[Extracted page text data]
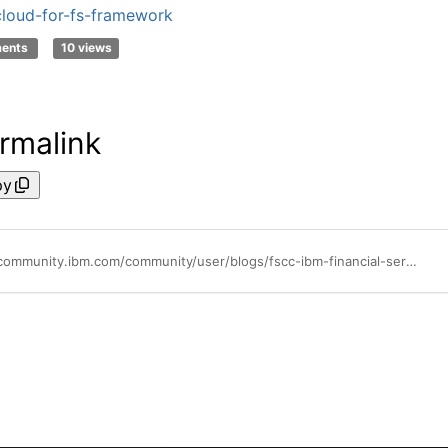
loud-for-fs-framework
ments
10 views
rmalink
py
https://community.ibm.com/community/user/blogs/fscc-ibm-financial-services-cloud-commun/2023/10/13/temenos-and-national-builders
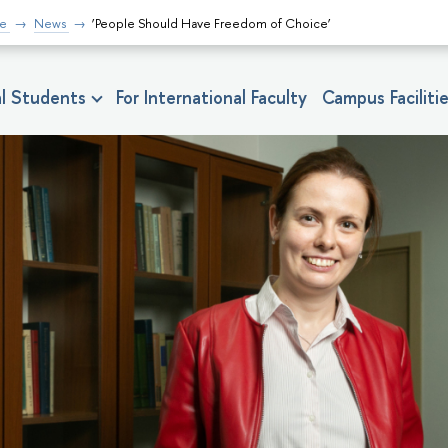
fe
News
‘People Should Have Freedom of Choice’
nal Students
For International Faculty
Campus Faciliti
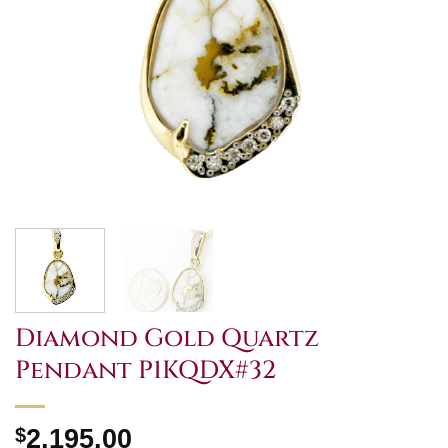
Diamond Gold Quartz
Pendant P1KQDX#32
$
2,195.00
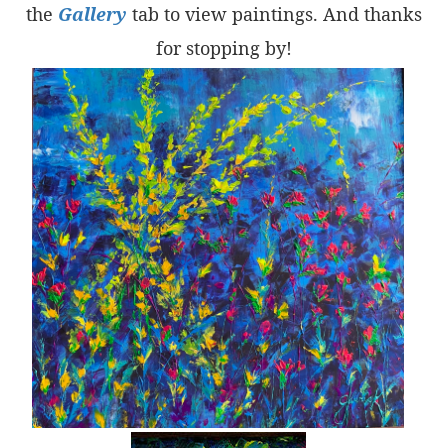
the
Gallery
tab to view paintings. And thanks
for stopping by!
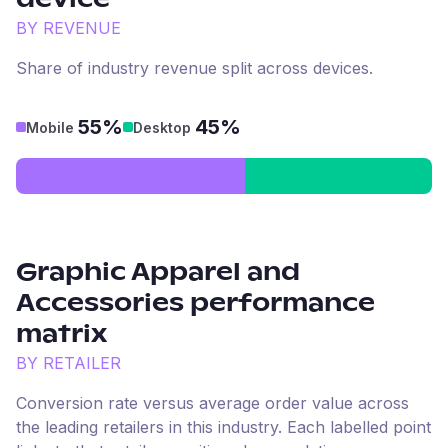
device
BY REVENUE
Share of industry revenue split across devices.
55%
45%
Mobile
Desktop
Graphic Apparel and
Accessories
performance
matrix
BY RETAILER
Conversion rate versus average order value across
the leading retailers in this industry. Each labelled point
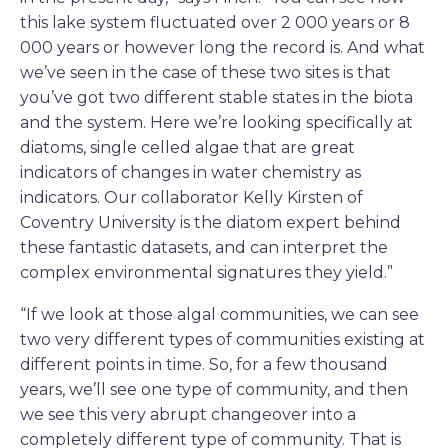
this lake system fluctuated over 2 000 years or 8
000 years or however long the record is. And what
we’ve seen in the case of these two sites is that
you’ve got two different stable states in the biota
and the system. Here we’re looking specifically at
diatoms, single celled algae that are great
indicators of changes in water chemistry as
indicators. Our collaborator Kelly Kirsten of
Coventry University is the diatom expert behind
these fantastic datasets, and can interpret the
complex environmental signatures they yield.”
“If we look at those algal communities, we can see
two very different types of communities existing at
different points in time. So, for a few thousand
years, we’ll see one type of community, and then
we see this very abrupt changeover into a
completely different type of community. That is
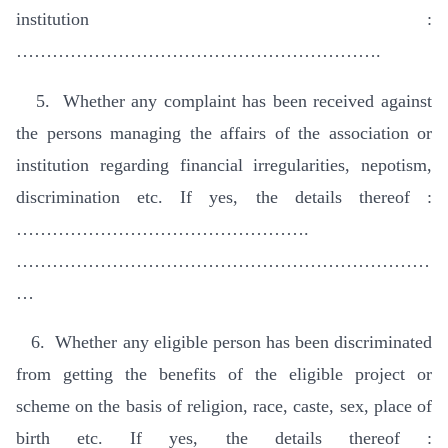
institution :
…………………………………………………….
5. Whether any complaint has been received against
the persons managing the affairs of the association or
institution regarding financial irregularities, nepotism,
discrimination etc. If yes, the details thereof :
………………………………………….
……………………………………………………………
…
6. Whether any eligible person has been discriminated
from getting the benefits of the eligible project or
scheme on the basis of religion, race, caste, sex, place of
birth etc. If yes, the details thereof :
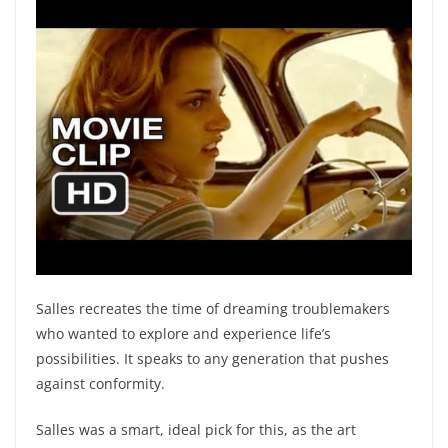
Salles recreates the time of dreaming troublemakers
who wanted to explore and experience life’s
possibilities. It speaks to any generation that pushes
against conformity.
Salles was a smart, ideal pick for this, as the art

TASK OBJECTIVE: Copy out each line of the data where the string "institution" appears.

COMPLETED TASK:
institution :
institution regarding financial irregularities, nepotism,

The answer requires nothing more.